Baca Juga: Terasa Sangat Terik, Ini Alasan Kenapa Tetap Ada Hujan Saat Kekeringan El Nino di Katulistiwa
Pemkot mencatat kualitas udara di beberapa titik mulai masuk kategori tidak sehat (indikator kuning hingga merah).
Sebagai respons, Dinas Pekerjaan Umum diinstruksikan menggali parit di wilayah rawan seperti Purnama II dan Parit Demang untuk memastikan ketersediaan sumber air.

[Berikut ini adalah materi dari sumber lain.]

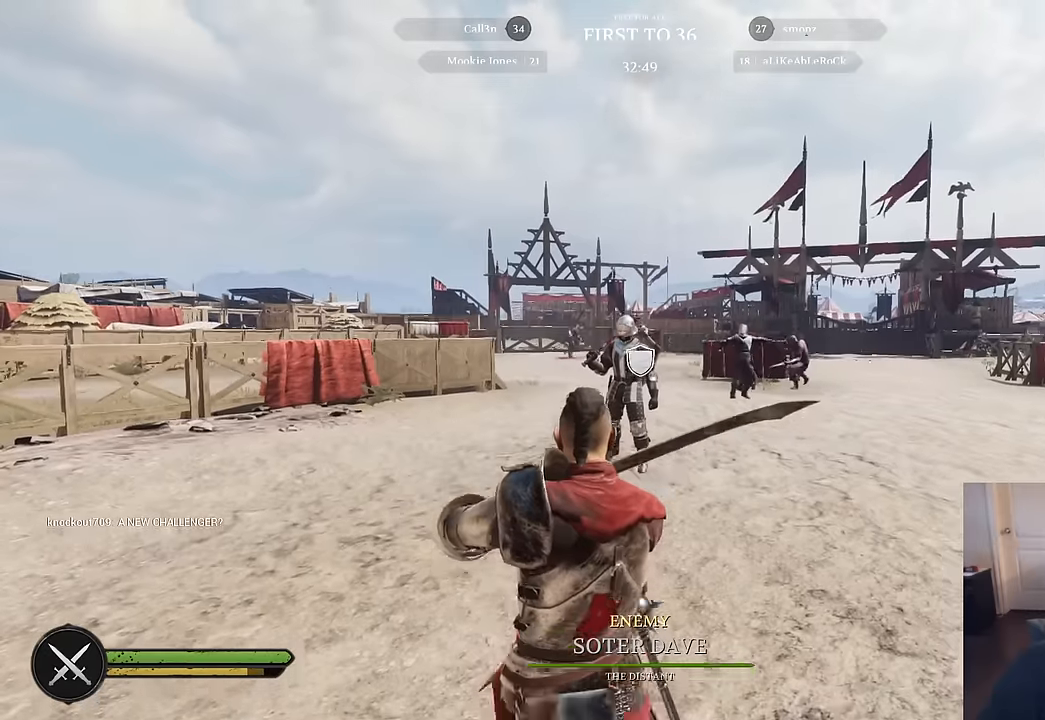
{"keys": ["a", "w"], "mouse": [], "mouse_move": "still", "events": [[17, "mouse_right", "up"], [400, "w", "down"], [434, "a", "down"]]}
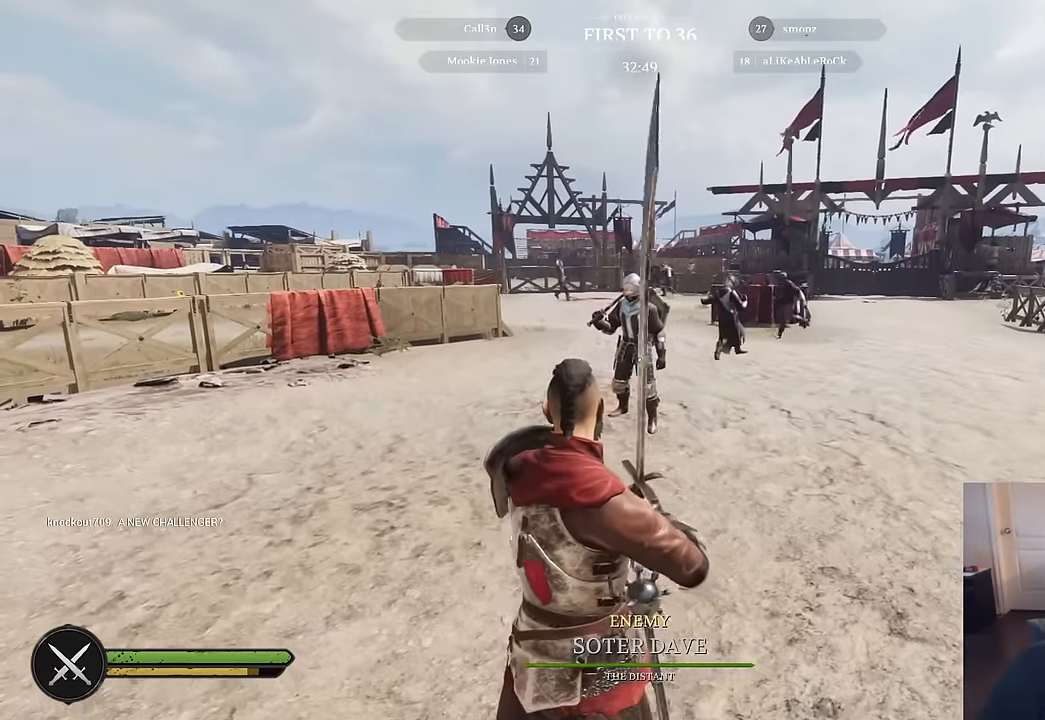
{"keys": ["w"], "mouse": [], "mouse_move": "right", "events": [[500, "a", "up"]]}
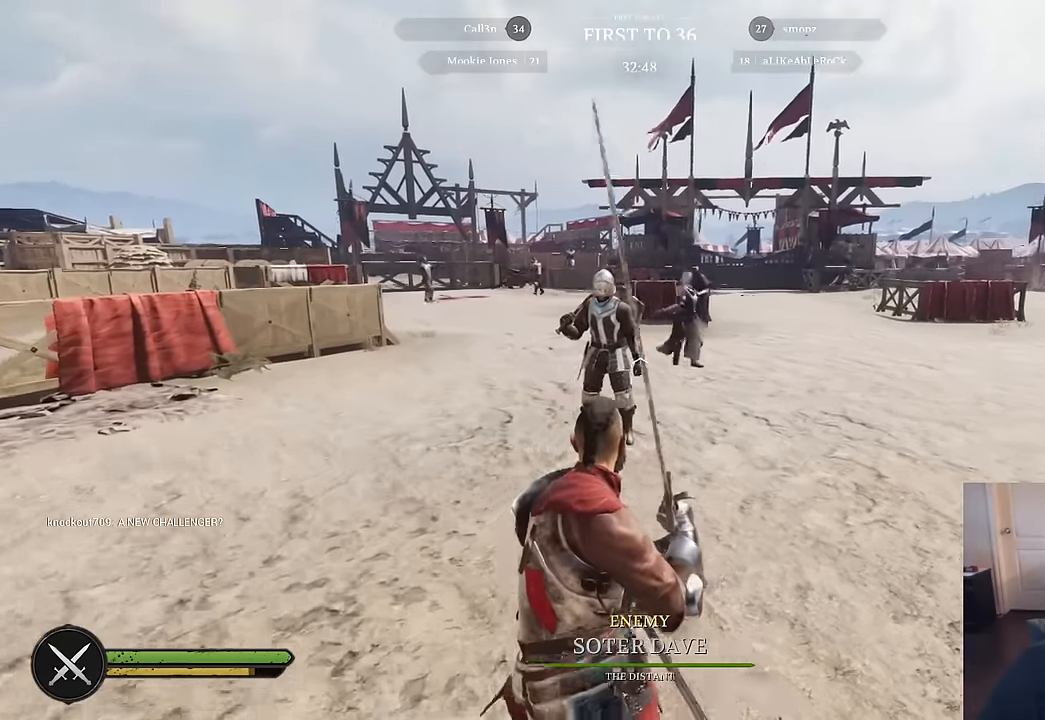
{"keys": ["w"], "mouse": [], "mouse_move": "left", "events": [[50, "w", "up"], [467, "w", "down"]]}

Selain patroli darat, teknologi drone juga dikerahkan untuk memantau titik api dari udara.
Edi juga memperingatkan para pengembang perumahan dan pemilik lahan agar tidak melakukan pembakaran.
Sanksi tegas berupa penyegelan lahan hingga proses hukum sesuai Perwa Nomor 114 Tahun 2021 dan UU Nomor 32 Tahun 2009 akan diterapkan tanpa pandang bulu.
Senada dengan Wali Kota, Kapolresta Pontianak Kombes Pol Endang Tri Purwanto menyatakan telah menyiagakan 95 personel patroli responsif. Polisi akan memverifikasi setiap laporan dari aplikasi kementerian maupun warga secara langsung.